7. Le droit constitutionnel d'asile, qui a le caractère d'une liberté fondamentale, a pour corollaire le droit de solliciter le statut de réfugié. Ce droit implique que l'étranger qui sollicite la reconnaissance de la qualité de réfugié soit en principe autorisé à demeurer sur le territoire jusqu'à ce qu'il ait été statué sur sa demande. Toutefois, le ministre chargé de l'immigration peut, sur le fondement des dispositions de l'article L. 352-1 du code de l'entrée et du séjour des étrangers et du droit d'asile, rejeter la demande d'asile d'un étranger se présentant aux frontières du territoire national lorsque celle-ci présente un caractère manifestement infondé.

8. En l'espèce, il ressort des pièces du dossier que, conformément aux dispositions précitées de l'article L. 352-2 du code de l'entrée et du séjour des étrangers et du droit d'asile, le requérant a été entendu par un représentant de l'Office français de protection des réfugiés et apatrides, lequel a donné un avis défavorable à son admission au séjour en raison du caractère manifestement infondé de la demande. Par suite, le ministre compétent, qui prend la décision après avoir eu connaissance de cet avis, a relevé le caractère manifestement infondé de ladite demande. Dès lors, le requérant n'est pas fondé à soutenir qu'en lui refusant son admission au séjour, le ministre de l'intérieur a entaché sa décision d'une erreur de droit ou d'une erreur d'appréciation.

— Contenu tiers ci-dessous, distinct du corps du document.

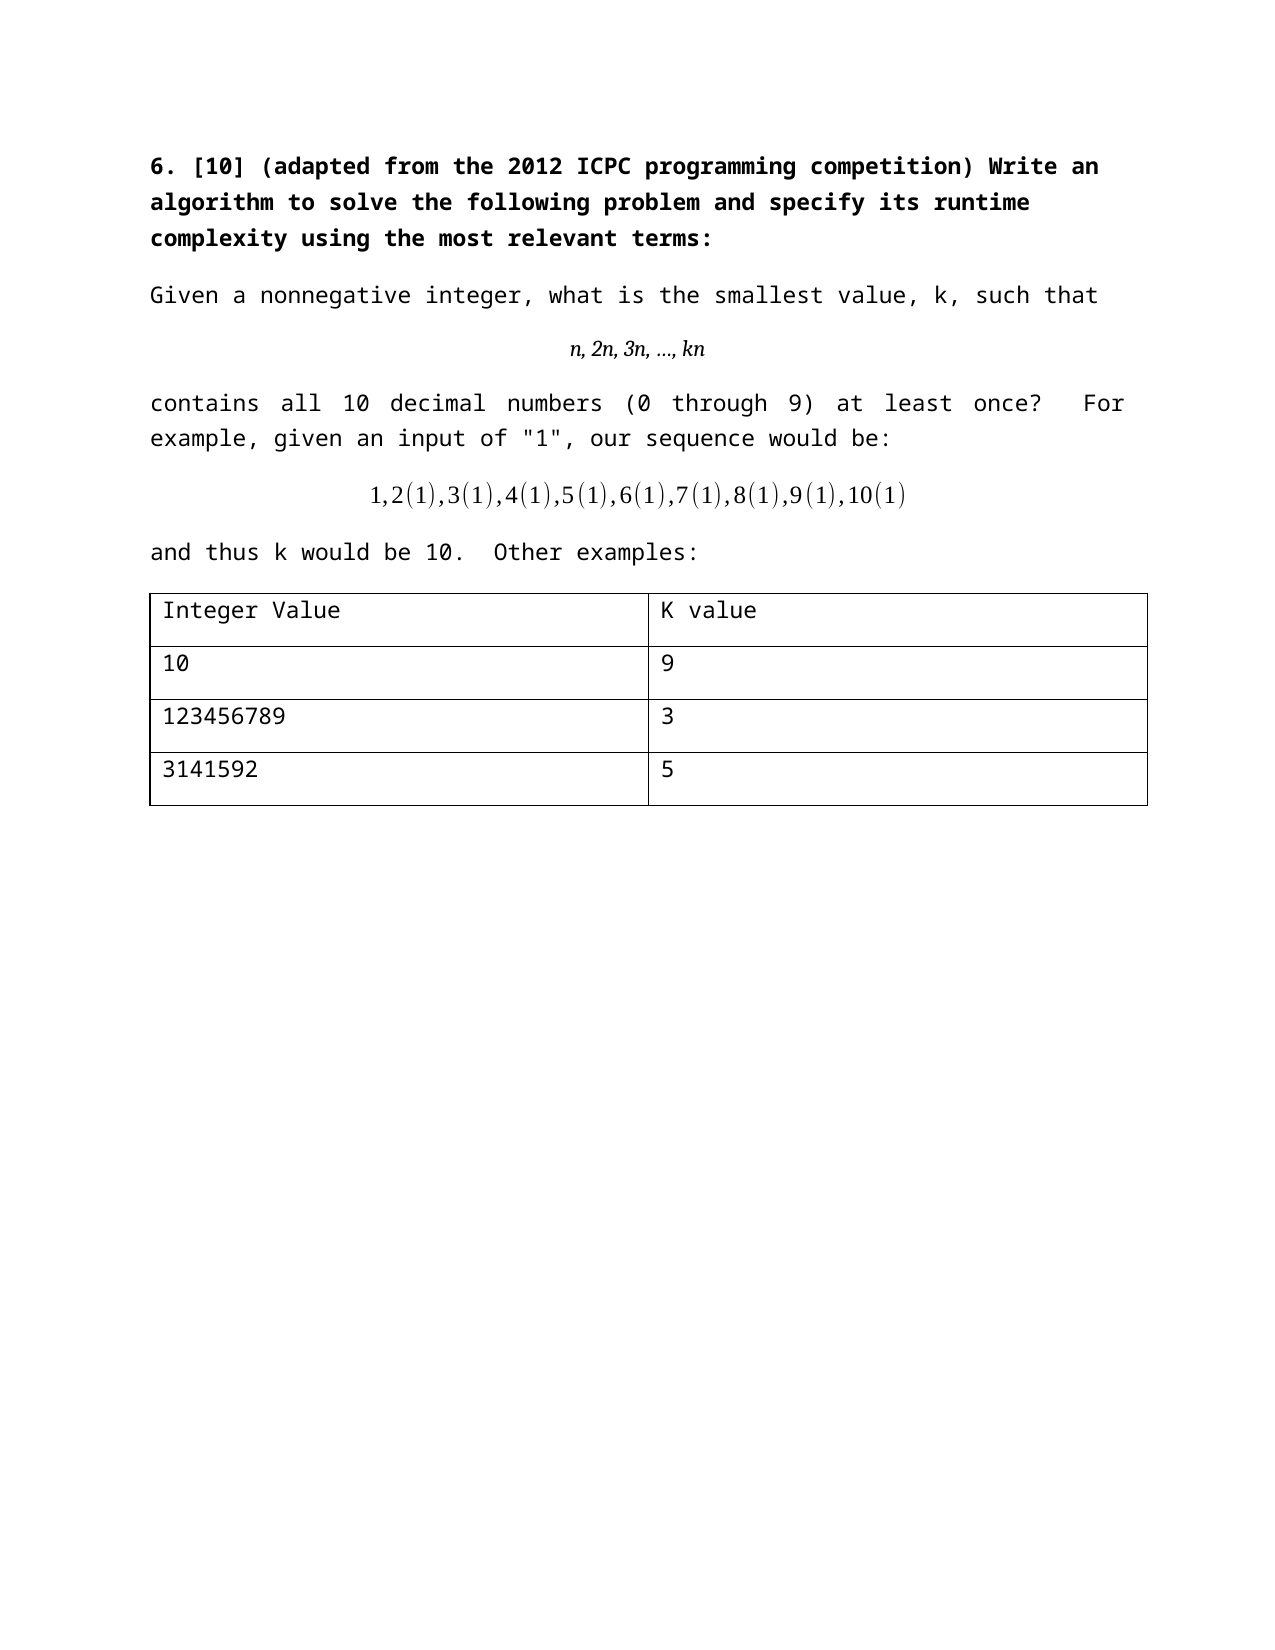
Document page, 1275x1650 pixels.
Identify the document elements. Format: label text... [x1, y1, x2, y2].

text Given a nonnegative integer, what is the smallest value, k, such that [150, 279, 1125, 310]
text and thus k would be 10. Other examples: [150, 536, 1125, 567]
table_cell 123456789 [151, 700, 648, 752]
table_cell 3141592 [151, 753, 648, 805]
table_header Integer Value [151, 594, 648, 646]
table_cell 9 [649, 647, 1147, 699]
text 6. [10] (adapted from the 2012 ICPC programming competition) Write an algorithm to solve the following problem and specify its runtime complexity using the most relevant terms: [150, 150, 1125, 253]
table_cell 5 [649, 753, 1147, 805]
text n, 2n, 3n, …, kn [150, 335, 1125, 362]
table_header K value [649, 594, 1147, 646]
text contains all 10 decimal numbers (0 through 9) at least once? For example, given an input of "1", our sequence would be: [150, 386, 1125, 454]
table_cell 3 [649, 700, 1147, 752]
table_cell 10 [151, 647, 648, 699]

9. Il ressort des pièces du dossier, et notamment des déclarations M. C telles qu'elles ont été consignées dans le compte-rendu d'entretien avec le représentant de l'OFPRA que le requérant, de nationalité sri-lankaise, fait valoir qu'en 2021 il a participé à une première manifestation et qu'il a continué en 2022 en raison de la crise qui touche le pays. Il fait valoir qu'il a, au mois d'août 2022, reçu un courrier du commissariat de Colombo pour un interrogatoire et que pour cette raison, craignant pour sa sécurité, il a quitté le pays. Toutefois, les propos tenus par le requérant sur sa participation à ce mouvement de protestation sont restés imprécis et convenus et il n'apporte pas d'éléments précis sur son engagement personnel. La qualité de militant ne peut lui être reconnue. Il n'établit donc pas les craintes en cas de retour dans son pays d'origine. Dans ces conditions, le ministre de l'intérieur a pu, sans commettre d'erreur d'appréciation de la situation personnelle de M. C au regard notamment de sa vulnérabilité, et sans méconnaître le principe de non-refoulement garanti par l'article 33 de la convention de Genève, et l'article 3 de la convention européenne de sauvegarde des droits de l'homme et des libertés fondamentales, considérer que la demande de l'intéressé d'entrer sur le territoire français était manifestement infondée et décider qu'il serait réacheminé vers le territoire du Ghana ou tout pays dans lequel il serait légalement admissible. Il s'ensuit que le ministre de l'intérieur a fait une exacte application des dispositions de l'article L. 352-1 du code de l'entrée et du séjour des étrangers et du droit d'asile en refusant à M. C l'entrée en France au titre de l'asile.

10. En dernier lieu, il ne ressort pas des pièces du dossier que le ministre de l'intérieur et des outre-mer se serait mis en position de compétence liée par rapport à l'avis de l'OFPRA, lequel est suffisamment complet et précis pour permettre au juge d'exercer son contrôle juridictionnel.

11. Il résulte de ce qui précède que la requête de M. C doit être rejetée dans toutes ses conclusions.

D E C I D E :

Article 1er : La requête de M. C est rejetée.

Article 2 : Le présent jugement sera notifié à M. D et au ministre de l'intérieur et des outre-mer.

Jugement lu en audience publique le 30 septembre 2022.

Le magistrat désigné,

P. BLa greffière,

N. DUPOUY

La République mande et ordonne au ministre de l'intérieur et des outre-mer, en ce qui le concerne ou à tous commissaires de justice à ce requis en ce qui concerne les voies de droit commun, contre les parties privées, de pourvoir à l'exécution de la présente décision.